Text block:
1/13
Looks like no tags are added yet.
Name | Mastery | Learn | Test | Matching | Spaced |
---|
No study sessions yet.
How big is the human genome?
The human genome has roughly 3 billion bases and about 2000 genes. Only ≈1.5% codes for proteins, known as the exome. The rest include non-coding DNA, regulatory regions, and repetitive elements
Are we all genetically identical?
No, while around 99.7% of DNA is the same between any 2 people, around 9 million bars differ and these differences are called variants or polymorphisms. Some differences are harmless while others can cause disease eg point mutation in sickle cell anaemia
What is polymorphism?
Any point in the genome where DNA sequence varies between individuals.
Eg at position 17, some people have T and others have A
Reference allele: T
Minor allele: A
Minor allele frequency(MAF)= % of chromosomes with A(≈15%)
What is a Single Nucleotide Variant (SNV) / Single Nucleotide Polymorphism (SNP)?
A change in a single base.
• Very common: 1 every 300 bases in the genome.
• Each person has ~3–5 million SNVs.
• Usually harmless, but some can alter protein function or gene regulation.
Origin: mistakes in DNA replication, often corrected by DNA mismatch repair.
Mutation vs. Polymorphism?

Data records:
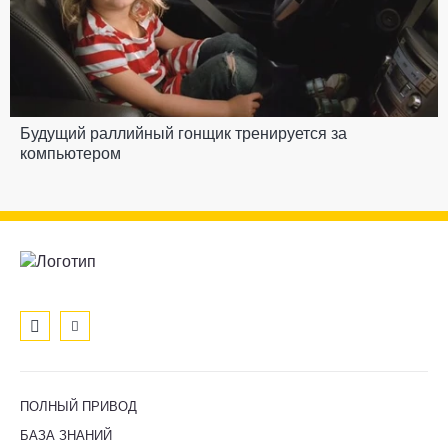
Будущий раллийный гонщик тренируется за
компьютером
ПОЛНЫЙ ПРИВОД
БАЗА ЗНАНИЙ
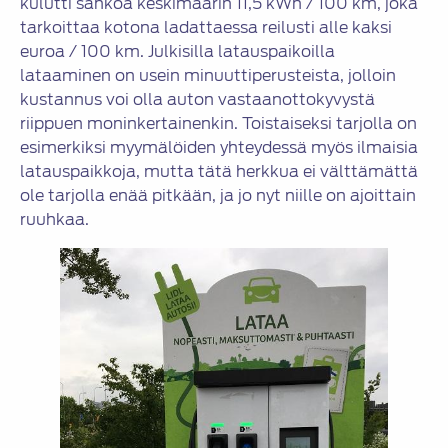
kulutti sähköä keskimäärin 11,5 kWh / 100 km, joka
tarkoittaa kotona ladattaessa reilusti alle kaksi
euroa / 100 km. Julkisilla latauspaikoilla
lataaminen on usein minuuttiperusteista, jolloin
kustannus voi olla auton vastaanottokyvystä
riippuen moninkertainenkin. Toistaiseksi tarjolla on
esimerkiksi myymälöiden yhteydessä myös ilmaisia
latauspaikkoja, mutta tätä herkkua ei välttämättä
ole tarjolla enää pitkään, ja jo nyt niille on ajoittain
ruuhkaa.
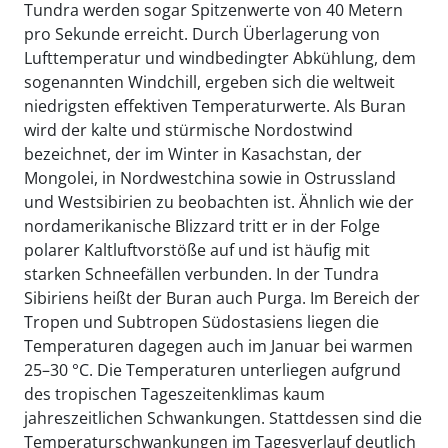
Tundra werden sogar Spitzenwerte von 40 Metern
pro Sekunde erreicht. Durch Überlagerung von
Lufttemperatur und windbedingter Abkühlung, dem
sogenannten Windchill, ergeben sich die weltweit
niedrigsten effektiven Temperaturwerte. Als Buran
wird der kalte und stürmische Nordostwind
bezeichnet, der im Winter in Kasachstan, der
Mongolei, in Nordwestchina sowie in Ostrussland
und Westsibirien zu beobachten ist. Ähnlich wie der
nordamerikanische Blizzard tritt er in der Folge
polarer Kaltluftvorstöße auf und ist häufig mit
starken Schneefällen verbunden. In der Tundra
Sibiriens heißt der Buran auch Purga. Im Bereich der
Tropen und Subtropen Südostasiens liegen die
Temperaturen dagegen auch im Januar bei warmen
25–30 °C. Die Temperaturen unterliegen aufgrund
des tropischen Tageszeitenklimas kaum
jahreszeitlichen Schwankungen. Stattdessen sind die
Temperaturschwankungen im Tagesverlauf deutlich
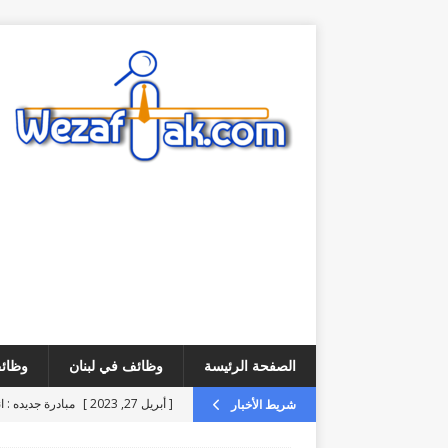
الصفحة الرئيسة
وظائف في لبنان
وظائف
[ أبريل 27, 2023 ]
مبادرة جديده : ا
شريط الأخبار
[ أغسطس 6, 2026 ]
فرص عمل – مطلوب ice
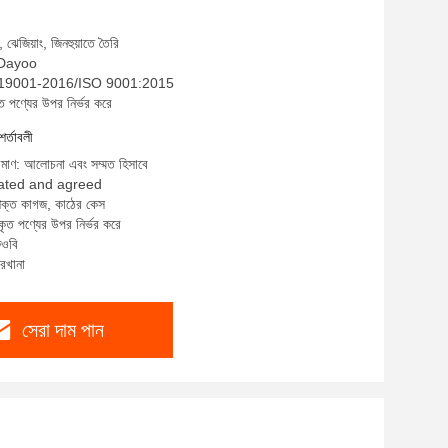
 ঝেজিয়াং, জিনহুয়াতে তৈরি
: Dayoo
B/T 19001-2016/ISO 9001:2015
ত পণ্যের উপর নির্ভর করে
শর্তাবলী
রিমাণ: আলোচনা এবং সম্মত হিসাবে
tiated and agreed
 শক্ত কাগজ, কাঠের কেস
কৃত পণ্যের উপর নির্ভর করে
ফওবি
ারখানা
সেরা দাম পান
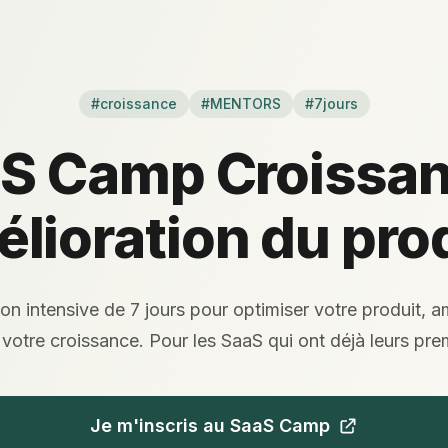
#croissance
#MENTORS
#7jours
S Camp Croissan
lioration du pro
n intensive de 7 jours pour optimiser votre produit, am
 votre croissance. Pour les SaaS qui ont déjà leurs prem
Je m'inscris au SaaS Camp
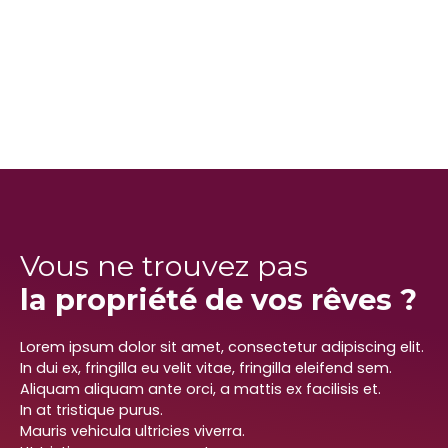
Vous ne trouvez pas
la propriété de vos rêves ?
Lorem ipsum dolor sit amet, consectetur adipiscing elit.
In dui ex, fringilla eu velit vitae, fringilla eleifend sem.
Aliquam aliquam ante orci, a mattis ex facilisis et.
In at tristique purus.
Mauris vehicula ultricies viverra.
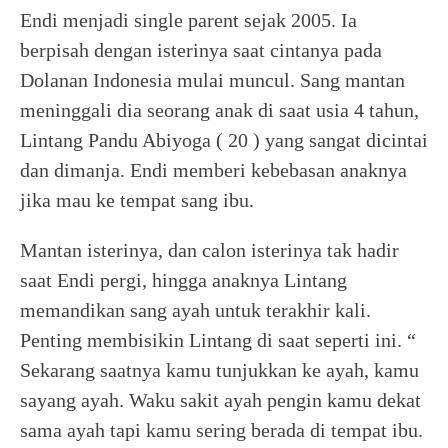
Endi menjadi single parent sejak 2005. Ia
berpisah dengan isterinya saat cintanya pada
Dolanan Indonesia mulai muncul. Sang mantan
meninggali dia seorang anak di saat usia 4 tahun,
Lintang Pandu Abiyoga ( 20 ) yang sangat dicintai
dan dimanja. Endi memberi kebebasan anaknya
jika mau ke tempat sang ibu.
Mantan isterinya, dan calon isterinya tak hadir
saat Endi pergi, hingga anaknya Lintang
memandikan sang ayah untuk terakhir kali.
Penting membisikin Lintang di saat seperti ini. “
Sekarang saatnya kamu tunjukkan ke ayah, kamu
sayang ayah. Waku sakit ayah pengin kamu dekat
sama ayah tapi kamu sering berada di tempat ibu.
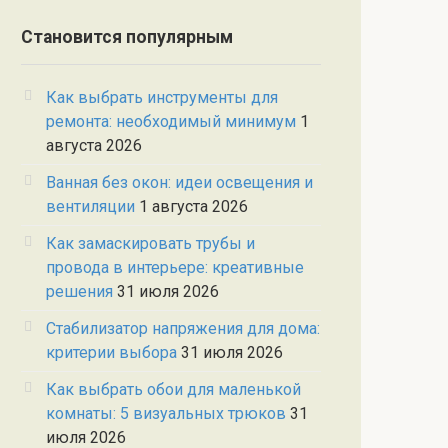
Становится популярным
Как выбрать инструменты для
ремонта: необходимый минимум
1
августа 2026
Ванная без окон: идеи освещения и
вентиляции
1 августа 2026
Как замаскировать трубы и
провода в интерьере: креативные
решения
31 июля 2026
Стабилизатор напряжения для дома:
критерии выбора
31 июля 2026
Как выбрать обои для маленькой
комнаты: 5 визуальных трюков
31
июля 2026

What you need to do:
- a) In the genetics flashcards, what is the name for the roughly 1.5% of the genome that codes for proteins?
- b) Resume the genetics flashcards from the point where they stop.

Task-by-task answers:
- a) The exome.

- b)
Polymorphism: MAF >1% in a population.
• Rare polymorphism: 1–5%
• Common polymorphism: >5
• Mutation: MAF <1% (rare, often recent or harmful)
👉 All variants begin as mutations. Evolutionary forces decide if they spread or remain rare.
What evolutionary forces affect variant frequency?
Mutation – creates new alleles.
2. Gene flow – migration introduces variants into new populations.
3. Genetic drift – random changes in allele frequency (especially in small populations).
4. Selection – alleles increase or decrease depending on whether they are beneficial (positive selection) or harmful (negative selection).
What are microsatellites and how do they arise?
Short tandem repeats (e.g., CA repeats).
Caused by DNA polymerase slippage during replication.
Found across genome (in genes and non-coding regions).
Can change protein length if inside a coding sequence (e.g., Huntington’s disease = CAG repeat expansion).
Multiallelic: multiple repeat numbers possible at a locus.
What is Copy Number Variation (CNV)?
Structural variant where a region of DNA is duplicated or deleted.
Usually >1 kb in size.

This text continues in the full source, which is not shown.